生態文明背景下,打造優秀的田園生態系統,促進人與自然和諧共生,要強化生態修復,協同推進解決鄉村生態系統碎片化修復問題,建立山清水秀的生態區,保護生物多樣性,恢復田間生物群落和生態鏈,實現“田水路林村”穩定生態圈,提升生態功能和服務價值。其重點也在于生態區建立過程中的生態修復與零星人居閑置地整合與治理。
新型城鎮化背景下,鄉村國土空間碎片化治理本質上是對鄉村空間格局與人居環境的有機更新,通過空間騰挪,永農調優,生態重塑,推進農村聚落空間的優化,公共設施生活圈化,進而建設新型美麗鄉村。其核心也是通過總量控制、盤活存量、占補平衡,對空閑地、廢棄地、低效地、零星地進行整合,提高資源利用效率。

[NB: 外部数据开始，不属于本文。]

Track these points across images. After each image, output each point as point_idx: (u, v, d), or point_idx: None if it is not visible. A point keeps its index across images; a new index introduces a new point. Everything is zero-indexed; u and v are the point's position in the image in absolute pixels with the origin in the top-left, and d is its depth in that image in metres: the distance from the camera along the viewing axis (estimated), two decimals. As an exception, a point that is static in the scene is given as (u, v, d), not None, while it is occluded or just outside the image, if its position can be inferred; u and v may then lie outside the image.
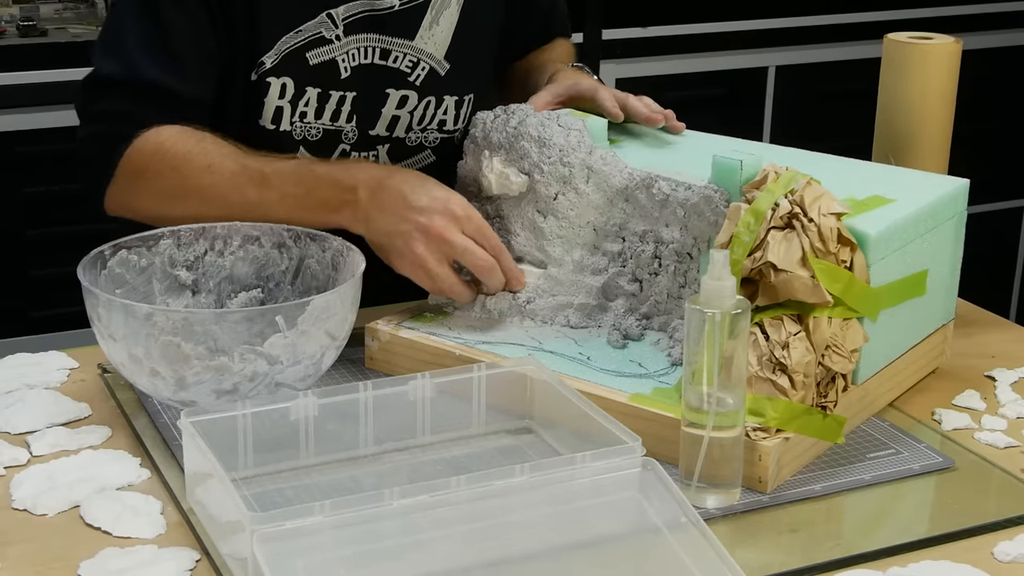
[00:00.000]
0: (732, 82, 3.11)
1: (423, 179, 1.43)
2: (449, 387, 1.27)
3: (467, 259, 1.40)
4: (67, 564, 1.11)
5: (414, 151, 1.63)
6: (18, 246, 2.63)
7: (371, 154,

生產、生態、生活空間相互交集整治的重點是對鄉村人居環境中零星村民住房的處置遷移。不管是農田集中成片化、生態區清凈化,還是人居環境的集聚有序化,要想使農村成為美麗中國的新農村,建立新型城鄉關系,使農村成為有別于城市又讓城里人羨慕的社區,就要解決分散的鄉村居民點分布導致的鄉村空間碎片化問題。然而,當前對零星村民住房的處置遷移工作卻缺乏系統的政策設計與互信的工作機制,使之成為鄉村空間碎片化工作的難點。
我國導控國土治理的是國土空間規劃,由于疫情影響絕大部分地區至今尚未完成,《國土空間法》立法由于機構改革建立的行政主管部門成立時間短,工作實踐積累不夠,當前尚在醞釀中。
耕地占補平衡政策可有效推動零星村民住房的處置遷移工作,激活鄉村人居環境有機更新,可把整理出來的村級建設用地彌補鄉村公共設施與服務短板,更可用于村級經濟發展,安置農村富余勞動力就業,引進創業項目,提升村級經濟含金量。由于各級政府與主管部門大局認識不統,監管事權過于集中,難以適應量大面廣的訴求,同時實施主體為農民,其能力難以勝任造成好政策難落地。
由于重工程數量、輕總體謀劃,重政府職責、輕權益保障,重用地指標、輕生態修復,重工程實施、輕成果積累的習慣,造成缺少系統設計,同時也缺少溝通平臺與互信機制。
(1)部門協同難度大且項目碎片化
鄉村空間整治修復涉及領域廣、部門多,包括國土、農業、林業、水利、海洋、交通、城建、財政等多部門,容易出現整治修復項目碎片化和多頭管理,統籌協調工作難度大。如目前的整治項目大多數以單項目為主,項目實施順序往往不統一,形不成整體統籌綜合治理效果。
(2)項目資金來源單一且規模有限。
現有的整治修復項目的資金通常以省級財政支持為主,地方財政配套少、企業參與不足。近幾年雖有探索PPP和EPC模式,但相應的制度建設不健全,影響了社會資金的參與性。
(3)工程技術手段相對傳統,難以實現綠色生態整治
規劃設計理念傳統,工程施工工藝落后,仍大量使用鋼筋混凝土、實心磚等硬化材料,對生物環境產生較大負面影響,隔離了生物之間的聯系,導致生態環境的自我修復能力降低和生態系統結構趨于簡化。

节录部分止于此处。